The Chicago Tribune printed an article entitled “How Should Catholic Hospitals Balance Faith and Family?” in which Manya Brachear addressed the decision of hospitals affiliated with the Catholic Church to decline requests for in-vitro fertilization, commonly abbreviated IVF. IVF throughout the U.S. offer this non-surgical procedure, which has been largely simplified and increased in efficiency since it was first completed successfully in 1978. The process consists of retrieving oocytes (unfertilized eggs) from the female’s ovary, which are fertilized with the male’s sperm and some of which form pre-embryos. One of the pre-embryos is then placed in the woman’s uterus where it will hopefully develop into a newborn.
This procedure requires to surgery or even anesthesia and has helped many infertile couples become pregnant. However, the controversial question that one must ask is what is done with the extra fertilized pre-embryos? According to the Georgia Reproductive Specialists, IVF centers leave that decision up to the parents. They have the option to freeze the fertilized embryo for later use, or simply to “dispose” of them. This question is one of the defining factors in the Catholic Church’s stance against IVF. It is strange then, that this question is not even addressed in the Tribune article.

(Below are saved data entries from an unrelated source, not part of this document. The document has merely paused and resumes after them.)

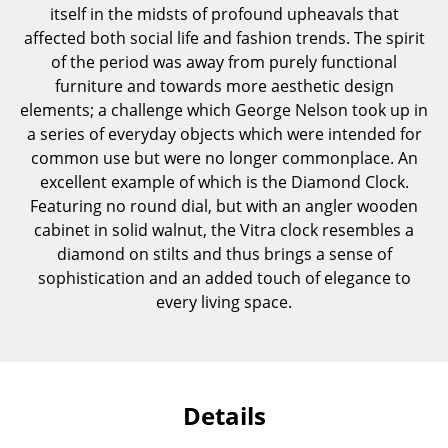
itself in the midsts of profound upheavals that
Components
affected both social life and fashion trends. The spirit
... all Tables
of the period was away from purely functional
furniture and towards more aesthetic design
Storage
elements; a challenge which George Nelson took up in
a series of everyday objects which were intended for
Shelves & Cabinets
common use but were no longer commonplace. An
excellent example of which is the Diamond Clock.
Bookshelves
Featuring no round dial, but with an angler wooden
Wall Mounted Shelving
cabinet in solid walnut, the Vitra clock resembles a
diamond on stilts and thus brings a sense of
Sideboards & Commodes
sophistication and an added touch of elegance to
every living space.
Multimedia Units
Side & Roll Container
Bar Furniture
Details
Wardrobes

Instead, the Brachear attributes the negative view of this procedure by Catholic Hospitals to the experimental nature of the procedure, and then quickly cuts down that argument saying, “the process is hardly experimental anymore”. The viewpoints of several physicians at Loyola University are given addressing how patients inquiring about IVF are responded, but the reason for their refusal to perform the procedure is not mentioned whatsoever. This personally offended one Tribune reader who commented on the mishandling and misrepresentation of facts on the Tribune’s religion blog, The Seeker. She explained her understanding of the Catholic Church’s stance on the procedure and the reasoning behind it, something that should have been made known in the article.